The choice modeling analysis highlights important factors influencing passengers’ adoption behavior: the standard deviation of departure times (flexibility), work location region, the required change in departure time (inconvenience for changes), and the expected money saving (monetary trigger). The incentive value of time (IncVOT) for the overall panel adopters is 4.1 USD/hr, and it varies across different types of adopters. Generally, the late and attrition passengers are more sensitive to the incentive levels. There could be potential to target incentivizing the late and attrition users in the long term or improving the information distribution channel to these groups of people (speeding the information diffusion).
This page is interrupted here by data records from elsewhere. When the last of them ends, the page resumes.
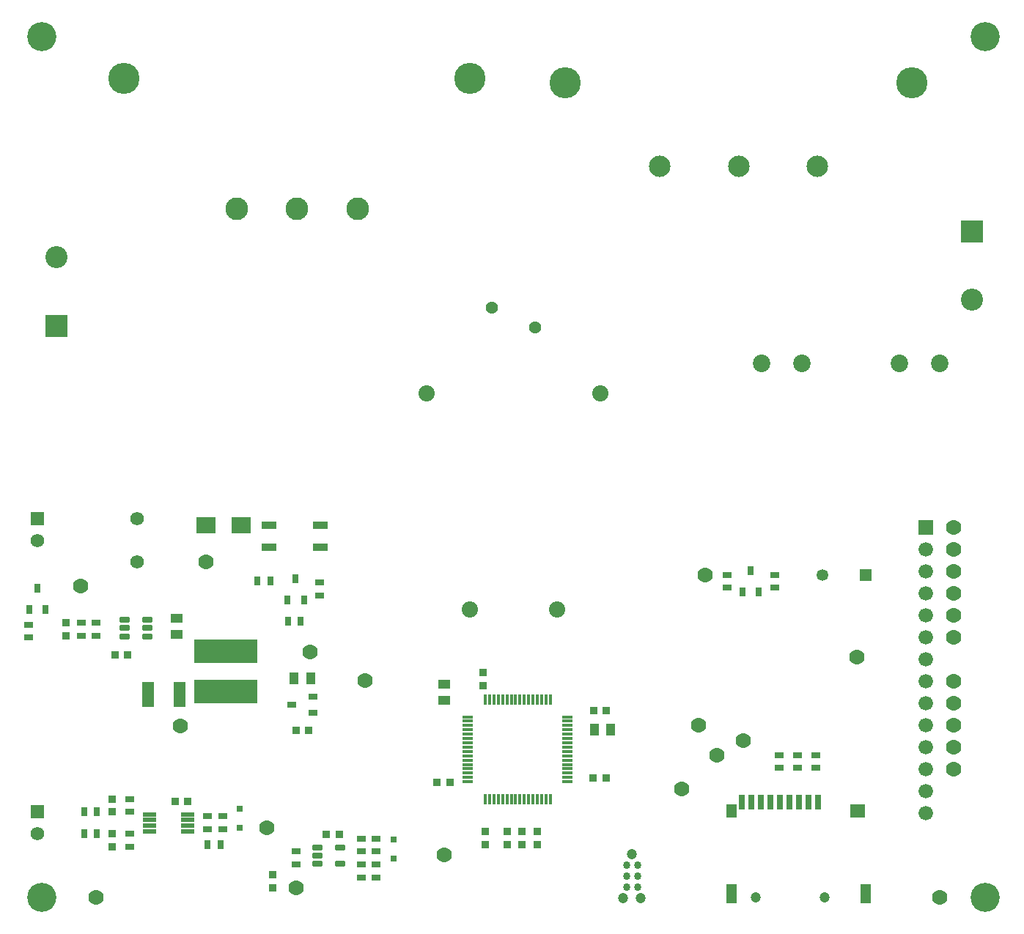
<source format=gts>
G04*
G04 #@! TF.GenerationSoftware,Altium Limited,CircuitStudio,1.5.2 (30)*
G04*
G04 Layer_Color=8388736*
%FSLAX44Y44*%
%MOMM*%
G71*
G01*
G75*
%ADD72R,1.4760X2.9760*%
%ADD73R,0.6760X0.9760*%
%ADD74R,0.9760X0.6760*%
%ADD75R,1.3760X0.9760*%
%ADD76R,1.2760X0.3760*%
%ADD77R,0.3760X1.2760*%
%ADD78R,0.9760X1.3760*%
%ADD79R,0.8760X0.8760*%
%ADD80R,0.8760X0.8760*%
%ADD81R,1.7760X0.8760*%
%ADD82R,0.6760X0.6760*%
%ADD83R,2.2350X1.8540*%
%ADD84C,0.8634*%
G04:AMPARAMS|DCode=85|XSize=1.176mm|YSize=0.676mm|CornerRadius=0.113mm|HoleSize=0mm|Usage=FLASHONLY|Rotation=180.000|XOffset=0mm|YOffset=0mm|HoleType=Round|Shape=RoundedRectangle|*
%AMROUNDEDRECTD85*
21,1,1.1760,0.4500,0,0,180.0*
21,1,0.9500,0.6760,0,0,180.0*
1,1,0.2260,-0.4750,0.2250*
1,1,0.2260,0.4750,0.2250*
1,1,0.2260,0.4750,-0.2250*
1,1,0.2260,-0.4750,-0.2250*
%
%ADD85ROUNDEDRECTD85*%
%ADD86R,7.3760X2.7260*%
%ADD87R,1.5260X0.5260*%
%ADD88R,1.2760X2.2760*%
%ADD89R,1.2760X1.5760*%
%ADD90R,1.6760X1.5760*%
%ADD91R,0.7760X1.6760*%
%ADD92C,3.6000*%
%ADD93C,2.6260*%
%ADD94C,2.4760*%
%ADD95C,1.3510*%
%ADD96R,1.3510X1.3510*%
%ADD97C,1.7760*%
%ADD98C,1.6760*%
%ADD99R,1.6760X1.6760*%
%ADD100C,1.5760*%
%ADD101R,1.5760X1.5760*%
%ADD102C,3.3540*%
%ADD103C,1.4260*%
%ADD104R,2.5510X2.5510*%
%ADD105C,2.5510*%
%ADD106C,2.0260*%
%ADD107C,1.2000*%
%ADD108C,1.2040*%
%ADD109C,1.8760*%
D72*
X378000Y814000D02*
D03*
X414000D02*
D03*
D73*
X539500Y899000D02*
D03*
X554500D02*
D03*
X1074020Y957220D02*
D03*
X1083520Y933220D02*
D03*
X1064520D02*
D03*
X304000Y653500D02*
D03*
X319000D02*
D03*
X250000Y937000D02*
D03*
X259500Y913000D02*
D03*
X240500D02*
D03*
X504500Y946000D02*
D03*
X519500D02*
D03*
X548500Y948000D02*
D03*
X558000Y924000D02*
D03*
X539000D02*
D03*
X304000Y678500D02*
D03*
X319000D02*
D03*
X461500Y641000D02*
D03*
X446500D02*
D03*
D74*
X1046520Y937720D02*
D03*
Y952720D02*
D03*
X1102110Y937720D02*
D03*
Y952720D02*
D03*
X356500Y638500D02*
D03*
Y653500D02*
D03*
X240000Y895000D02*
D03*
Y880000D02*
D03*
X641500Y648000D02*
D03*
Y633000D02*
D03*
X624000Y633000D02*
D03*
Y648000D02*
D03*
Y618000D02*
D03*
Y603000D02*
D03*
X641500Y603000D02*
D03*
Y618000D02*
D03*
X549000Y633000D02*
D03*
Y618000D02*
D03*
X576000Y943500D02*
D03*
Y928500D02*
D03*
X356500Y693500D02*
D03*
Y678500D02*
D03*
X464000Y673500D02*
D03*
Y658500D02*
D03*
X446500Y658500D02*
D03*
Y673500D02*
D03*
X318000Y882500D02*
D03*
Y897500D02*
D03*
X301000Y897500D02*
D03*
Y882500D02*
D03*
X568219Y793180D02*
D03*
Y812180D02*
D03*
X544219Y802680D02*
D03*
X1107000Y729500D02*
D03*
Y744500D02*
D03*
X1128000Y729500D02*
D03*
Y744500D02*
D03*
X1149000Y729500D02*
D03*
Y744500D02*
D03*
D75*
X720000Y826500D02*
D03*
Y807500D02*
D03*
X411000Y883500D02*
D03*
Y902500D02*
D03*
D76*
X747500Y713500D02*
D03*
Y718500D02*
D03*
Y723500D02*
D03*
Y728500D02*
D03*
Y733500D02*
D03*
Y738500D02*
D03*
Y743500D02*
D03*
Y748500D02*
D03*
Y753500D02*
D03*
Y758500D02*
D03*
Y763500D02*
D03*
Y768500D02*
D03*
Y773500D02*
D03*
Y778500D02*
D03*
Y783500D02*
D03*
Y788500D02*
D03*
X862500D02*
D03*
Y783500D02*
D03*
Y778500D02*
D03*
Y773500D02*
D03*
Y768500D02*
D03*
Y763500D02*
D03*
Y758500D02*
D03*
Y753500D02*
D03*
Y748500D02*
D03*
Y743500D02*
D03*
Y738500D02*
D03*
Y733500D02*
D03*
Y728500D02*
D03*
Y723500D02*
D03*
Y718500D02*
D03*
Y713500D02*
D03*
D77*
X767500Y808500D02*
D03*
X772500D02*
D03*
X777500D02*
D03*
X782500D02*
D03*
X787500D02*
D03*
X792500D02*
D03*
X797500D02*
D03*
X802500D02*
D03*
X807500D02*
D03*
X812500D02*
D03*
X817500D02*
D03*
X822500D02*
D03*
X827500D02*
D03*
X832500D02*
D03*
X837500D02*
D03*
X842500D02*
D03*
Y693500D02*
D03*
X837500D02*
D03*
X832500D02*
D03*
X827500D02*
D03*
X822500D02*
D03*
X817500D02*
D03*
X812500D02*
D03*
X807500D02*
D03*
X802500D02*
D03*
X797500D02*
D03*
X792500D02*
D03*
X787500D02*
D03*
X782500D02*
D03*
X777500D02*
D03*
X772500D02*
D03*
X767500D02*
D03*
D78*
X912500Y773500D02*
D03*
X893500D02*
D03*
X546719Y832680D02*
D03*
X565719D02*
D03*
D79*
X907500Y796000D02*
D03*
X892500D02*
D03*
X906950Y717720D02*
D03*
X891950D02*
D03*
X711610Y712640D02*
D03*
X726610D02*
D03*
X584000Y653000D02*
D03*
X599000D02*
D03*
X354500Y860000D02*
D03*
X339500D02*
D03*
X409000Y691000D02*
D03*
X424000D02*
D03*
X563719Y772680D02*
D03*
X548719D02*
D03*
D80*
X792500Y641000D02*
D03*
Y656000D02*
D03*
X810000Y641000D02*
D03*
Y656000D02*
D03*
X827500Y641000D02*
D03*
Y656000D02*
D03*
X767500Y641000D02*
D03*
Y656000D02*
D03*
X336500Y638500D02*
D03*
Y653500D02*
D03*
Y678500D02*
D03*
Y693500D02*
D03*
X283000Y897500D02*
D03*
Y882500D02*
D03*
X522260Y605840D02*
D03*
Y590840D02*
D03*
X765000Y839500D02*
D03*
Y824500D02*
D03*
D81*
X518000Y1010200D02*
D03*
Y984800D02*
D03*
X577000Y1010200D02*
D03*
Y984800D02*
D03*
D82*
X661500Y624500D02*
D03*
Y646500D02*
D03*
X484000Y682000D02*
D03*
Y660000D02*
D03*
D83*
X444680Y1010000D02*
D03*
X485320D02*
D03*
D84*
X930650Y617400D02*
D03*
X943350D02*
D03*
X930650Y604700D02*
D03*
X943350D02*
D03*
X930650Y592000D02*
D03*
X943350D02*
D03*
D85*
X377000Y881500D02*
D03*
Y891000D02*
D03*
Y900500D02*
D03*
X351000Y881500D02*
D03*
Y900500D02*
D03*
Y891000D02*
D03*
X573500Y637500D02*
D03*
Y628000D02*
D03*
Y618500D02*
D03*
X599500Y637500D02*
D03*
Y618500D02*
D03*
D86*
X468000Y817750D02*
D03*
Y864250D02*
D03*
D87*
X423500Y656250D02*
D03*
Y662750D02*
D03*
Y669250D02*
D03*
Y675750D02*
D03*
X379500Y656250D02*
D03*
Y662750D02*
D03*
Y669250D02*
D03*
Y675750D02*
D03*
D88*
X1206500Y584000D02*
D03*
X1051500D02*
D03*
D89*
Y680000D02*
D03*
D90*
X1197500D02*
D03*
D91*
X1063500Y690000D02*
D03*
X1074500D02*
D03*
X1085500D02*
D03*
X1096500D02*
D03*
X1107500D02*
D03*
X1118500D02*
D03*
X1129500D02*
D03*
X1140500D02*
D03*
X1151500D02*
D03*
D92*
X750000Y1526500D02*
D03*
X350000D02*
D03*
X860000Y1521250D02*
D03*
X1260000D02*
D03*
D93*
X620000Y1375500D02*
D03*
X550000D02*
D03*
X480000D02*
D03*
D94*
X1151400Y1424750D02*
D03*
X1060000D02*
D03*
X968600D02*
D03*
D95*
X1156520Y952720D02*
D03*
D96*
X1206520D02*
D03*
D97*
X1196630Y857420D02*
D03*
X1308390Y905820D02*
D03*
Y956420D02*
D03*
Y981820D02*
D03*
Y931020D02*
D03*
Y1007220D02*
D03*
Y778620D02*
D03*
Y753220D02*
D03*
Y727820D02*
D03*
Y804020D02*
D03*
Y829420D02*
D03*
Y880220D02*
D03*
X565440Y863770D02*
D03*
X994700Y705020D02*
D03*
X1065820Y760900D02*
D03*
X1021520Y952720D02*
D03*
X515000Y660000D02*
D03*
X720380Y628820D02*
D03*
X628940Y830750D02*
D03*
X445000Y967500D02*
D03*
X415000Y778000D02*
D03*
X300010Y939970D02*
D03*
X1292500Y580000D02*
D03*
X317500D02*
D03*
X1035340Y744500D02*
D03*
X1014000Y779000D02*
D03*
X549000Y590580D02*
D03*
D98*
X1276640Y677080D02*
D03*
Y702480D02*
D03*
Y727880D02*
D03*
Y753280D02*
D03*
Y778680D02*
D03*
Y804080D02*
D03*
Y829480D02*
D03*
Y854880D02*
D03*
Y880280D02*
D03*
Y905680D02*
D03*
Y931080D02*
D03*
Y956480D02*
D03*
Y981880D02*
D03*
D99*
Y1007280D02*
D03*
D100*
X365000Y967500D02*
D03*
Y1017500D02*
D03*
X250000Y653500D02*
D03*
Y992500D02*
D03*
D101*
Y678500D02*
D03*
Y1017500D02*
D03*
D102*
X255000Y580000D02*
D03*
X1345000D02*
D03*
Y1575000D02*
D03*
X255000D02*
D03*
D103*
X774877Y1261185D02*
D03*
X825122Y1238814D02*
D03*
D104*
X272500Y1240400D02*
D03*
X1330000Y1349600D02*
D03*
D105*
X272500Y1319600D02*
D03*
X1330000Y1270400D02*
D03*
D106*
X1246000Y1197000D02*
D03*
X1292000D02*
D03*
X1133000D02*
D03*
X1087000D02*
D03*
D107*
X937000Y630100D02*
D03*
X926840Y579300D02*
D03*
X947160D02*
D03*
D108*
X1159500Y580000D02*
D03*
X1079500D02*
D03*
D109*
X850000Y912500D02*
D03*
X750000D02*
D03*
X700000Y1162500D02*
D03*
X900000D02*
D03*
M02*

</source>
The findings provide useful insights for agencies to design a more personalized and equitable promotion scheme for travelers. However, as common to empirical transport studies, the interpretation of findings is valid for the studied case in Hong Kong. It provides an evidence-based policy analysis for the incentive program in the Hong Kong context, an important secondary data source for the meta-analysis of the literature to develop generalizable conclusions from different cities and countries. Note that, the paper focuses on the longitudinal adoption pattern analysis of different types of adopters and develop discrete choice models to model adoption behavior as a set of explanatory variables extracted from AFC data. Future work will explore more advanced choice modeling techniques to model the longitudinal adoption process of individual passengers (e.g., dynamic choice modeling).